# Error Handling Tree

## Metadata

- ID: DES-EHT-`id`
- Owner: `name/role/team`
- Contributors: `list`
- Reviewers: `list`
- Team: `team`
- Stakeholders: `list`
- Status: `draft/in-progress/blocked/approved/done`
- Dates: created `YYYY-MM-DD` / updated `YYYY-MM-DD` / due `YYYY-MM-DD`
- Related: UC-`id`, REQ-`id`, DES-`id`, BS-`id`, IC-`id`, PSC-`id`, CODE-`module`, TEST-`id`

## Related Templates

- agentic/code/frameworks/sdlc-complete/templates/analysis-design/pseudocode-spec-template.md
- agentic/code/frameworks/sdlc-complete/templates/analysis-design/method-interface-contract-template.md
- agentic/code/frameworks/sdlc-complete/templates/analysis-design/activity-diagram-spec-template.md
- agentic/code/frameworks/sdlc-complete/templates/analysis-design/state-machine-spec-template.md

## Traceability

- Parent Use Case: UC-`id` — `title`
- Behavioral Spec: BS-`id`
- Interface Contracts: DES-MIC-`id`, DES-MIC-`id`
- Pseudo-Code Specs: DES-PSC-`id`, DES-PSC-`id`

## Error Context

- Component / Service: `fully qualified name of the component this tree covers`
- Scope: `single method / module / service boundary / cross-service flow`
- Error Philosophy: `fail-fast / fail-safe / retry-first / circuit-breaker`
- Caller Expectations: `caller receives typed error / HTTP status / event / nothing (fire-and-forget)`

## Error Propagation Diagram

```mermaid
flowchart TD
    Operation([Operation]) --> Decision{Success?}
    Decision -->|Yes| Success([Return Result])
    Decision -->|No| Classify{Error Type?}
    Classify -->|Transient| Retry[Retry with Backoff]
    Retry --> RetryDecision{Max Retries?}
    RetryDecision -->|No| Operation
    RetryDecision -->|Yes| CircuitBreaker[Open Circuit Breaker]
    CircuitBreaker --> Escalate([Escalate to Caller])
    Classify -->|Validation| Reject([Return Validation Error])
    Classify -->|Fatal| Log[Log + Alert]
    Log --> Abort([Abort with Error])
```

## Exception Catalog

Every exception this component can raise or receive. Each row must trace to an interface contract exception specification (DES-MIC).
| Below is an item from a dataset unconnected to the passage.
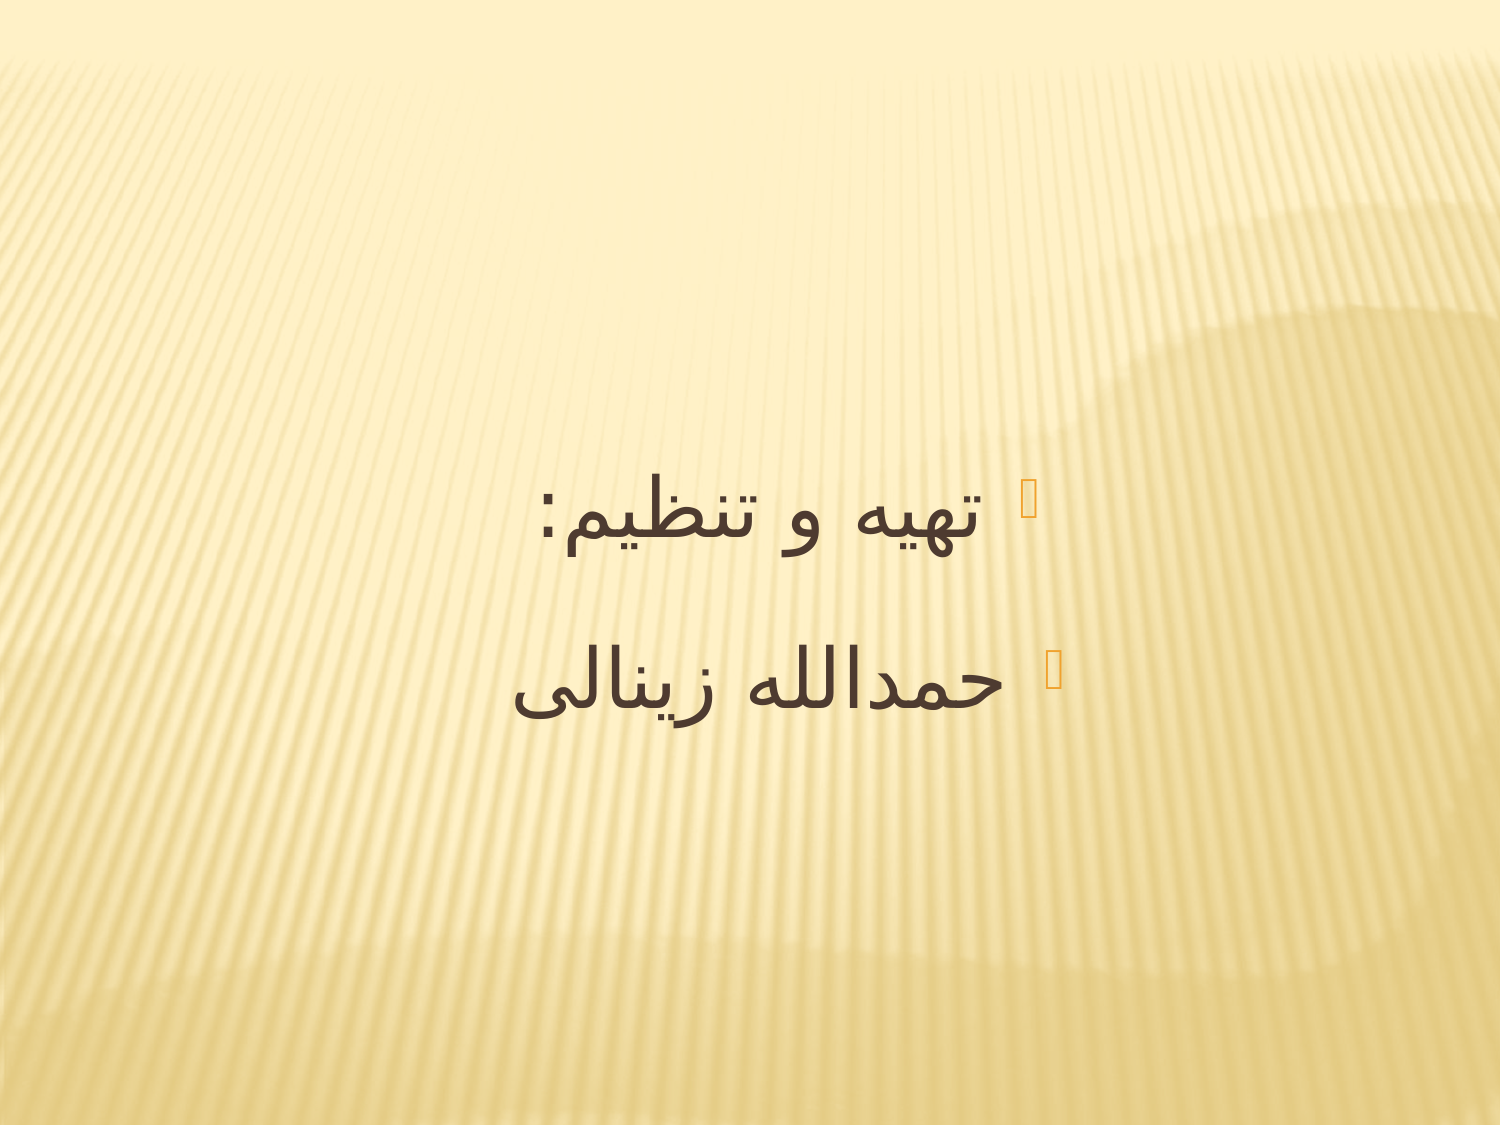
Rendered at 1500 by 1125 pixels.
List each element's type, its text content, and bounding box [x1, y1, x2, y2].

list تهیه و تنظیم: حمدالله زینالی [75, 397, 1500, 811]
| ID | Exception | Type | Source | Severity | Transient | Notes |
| -- | --------- | ---- | ------ | -------- | --------- | ----- |
| E01 | `ExceptionName` | checked/unchecked | `originating component or operation` | `fatal/degraded/warning` | yes/no | `additional context` |

## Error Handling Matrix

Map each exception to its handler and recovery strategy.

| Exception (ID) | Detection Point | Handler Action | Recovery Strategy | Fallback | Caller Notification |
| --------------- | --------------- | -------------- | ----------------- | -------- | ------------------- |
| E01 | `where in the flow this is caught` | `what the handler does` | `retry / compensate / abort / degrade` | `fallback behavior or none` | `error code / HTTP status / event` |

## Retry Specifications

For each transient exception that is retried, document the retry policy.

| Exception (ID) | Max Retries | Backoff Strategy | Initial Delay | Max Delay | Jitter | Circuit Breaker Threshold |
| --------------- | ----------- | ---------------- | ------------- | --------- | ------ | ------------------------- |
| E01 | `count` | `constant/linear/exponential` | `ms` | `ms` | `yes/no` | `N failures in M seconds` |

## Compensation Actions

For operations that must be undone on failure (saga pattern), document the compensation chain.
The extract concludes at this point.